CDK 4/6 inhibitors, including palbociclib, ribociclib, and abemaciclib, have become an essential component of breast cancer treatment. These targeted therapies require monitoring of blood counts, biochemistry, drug interactions, and synergic side effects like QTc prolongation. Post-COVID-19, a telemedicine app was developed for a more convenient and safe patient management approach.

Methods

A prospective pilot study enrolled breast cancer patients on CDK 4/6 inhibitors to use a telemedicine app, allowing them to return home after blood collection, receive results and recommendations, register adverse reactions, and, in ribociclib cases, monitor ECG with automatic QTc evaluation. The app offered comprehensive information on drug interactions and synergic side effects with concomitant medications. App performance was assessed using EORTC QLQ-C30 and FACT-B questionnaires at baseline and after app usage.

Results

20 patients participated in the study. According to the EORTC QLQ-C30 global health status and FACT-B scores, the patients' quality of life was effectively maintained. The app reduced waiting room time by an average of 127 minutes per visit (p<0.01). In addition, the physicians involved in the study reported increased confidence in patient safety due to the comprehensive information provided by the app.

Conclusions

The telemedicine app offers a valuable tool for optimizing the management of patients on targeted therapies.
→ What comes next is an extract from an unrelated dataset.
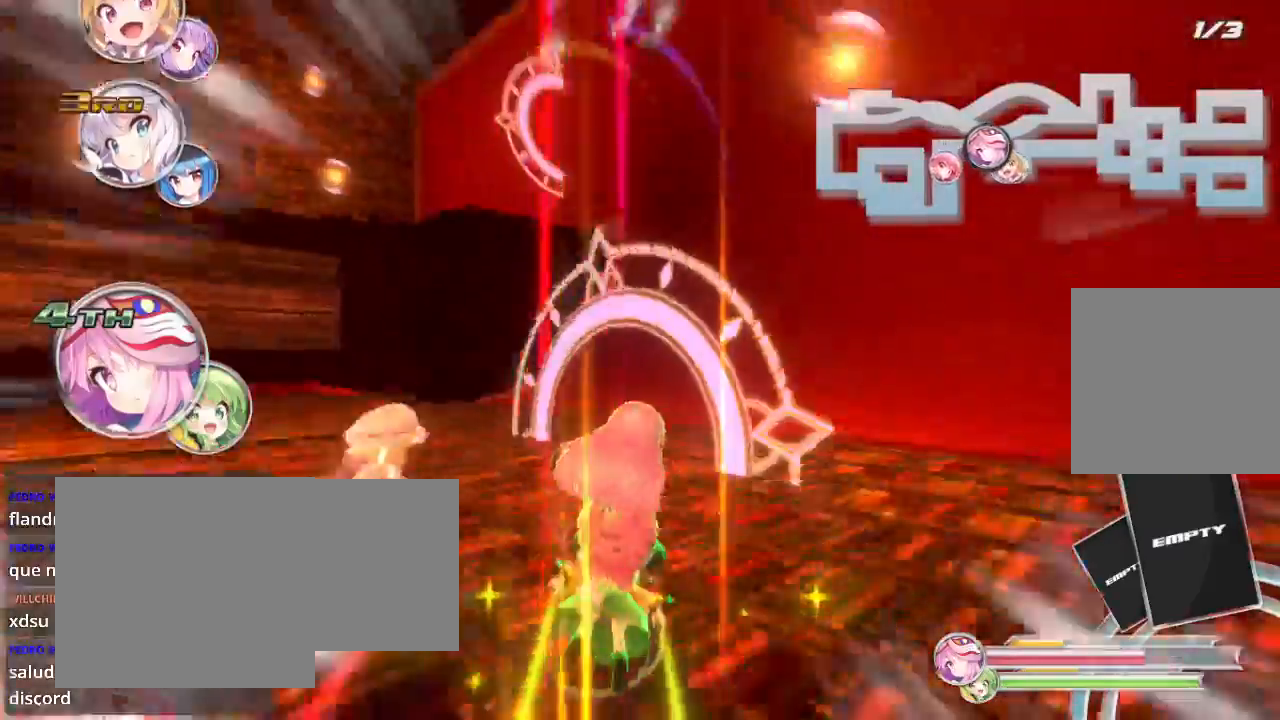
{"buttons": ["R2"], "left_stick": "left", "right_stick": "center", "events": [[367, "left_stick", "left"]]}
It not only maintains patients' quality of life but also enhances overall healthcare efficiency by reducing waiting times and strengthening physicians' perception of patient safety. Future studies should explore the long-term impacts of the app, particularly on patient adherence, survival rates, and cost-effectiveness. With an enlarged patient cohort, there is substantial potential for notable enhancements in quality of life. This expanded investigation could offer deeper insights, enabling us to tailor our telemedicine approach more effectively, thus promoting a higher standard of patient care.
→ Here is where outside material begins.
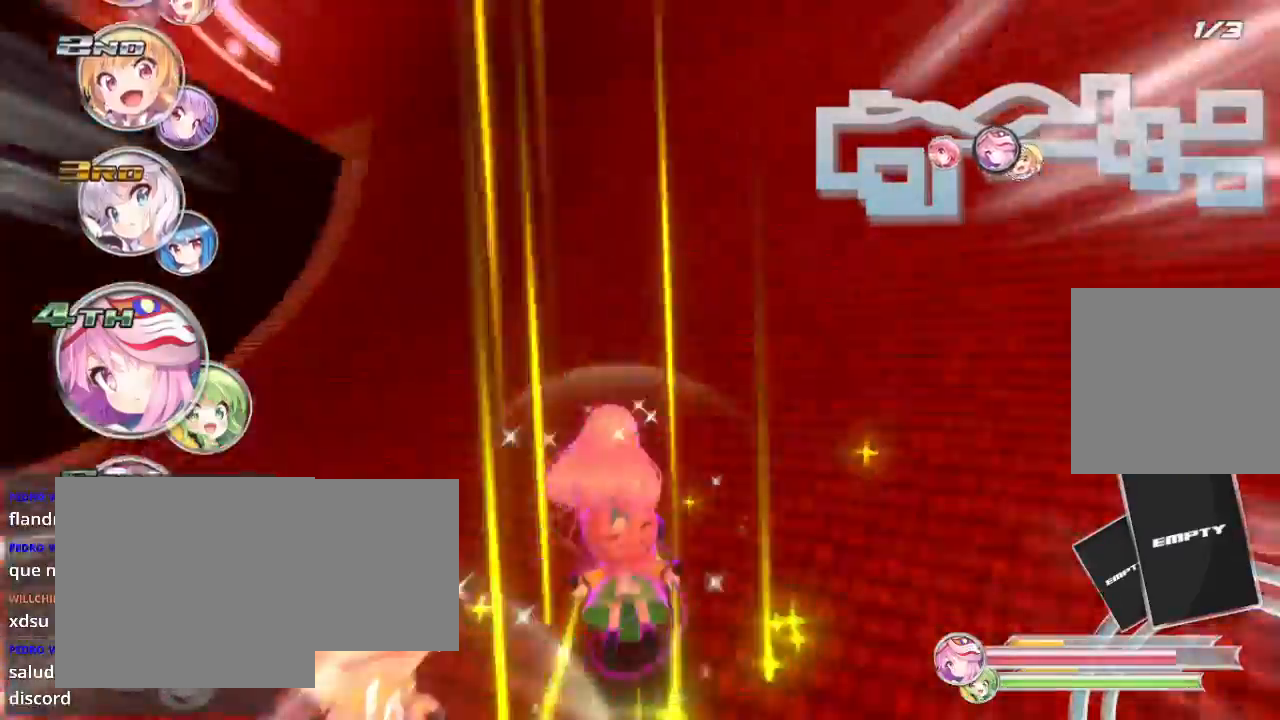
{"buttons": ["L2", "R2"], "left_stick": "left", "right_stick": "center", "events": [[200, "L2", "down"], [267, "L2", "up"], [367, "left_stick", "center"], [433, "left_stick", "left"], [467, "L2", "down"]]}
Clinical trial identification

Editorial acknowledgement

Legal entity responsible for the study

The authors.

Funding

Has not received any funding.

Disclosure

B. Mrinakova: Other, Personal and Institutional, Invited Speaker, Research in abstract is independent: Novartis, Pfizer, Eli Lilly; Other, Personal and Institutional, Advisory Board, Research in abstract is independent: Novartis, Eli Lilly; Other, Personal and Institutional, Principal Investigator, Research in abstract is independent: Novartis, Pfizer, Eli Lilly. M. Hancinova: Other, Personal and Institutional, Other, Sub-investigator, Research in abstract is independent: Pfizer. B. Vertakova Krakovska: Other, Personal and Institutional, Invited Speaker, Research in abstract is independent: Pfizer, Novartis, Eli Lilly; Other, Personal and Institutional, Other, Sub-investigator, Research in abstract is independent: Pfizer, Eli Lilly; Other, Personal and Institutional, Advisory Board, Research in abstract is independent: Novartis, Eli Lilly; Other, Personal and Institutional, Principal Investigator, Research in abstract is independent: Novartis. All other authors have declared no conflicts of interest.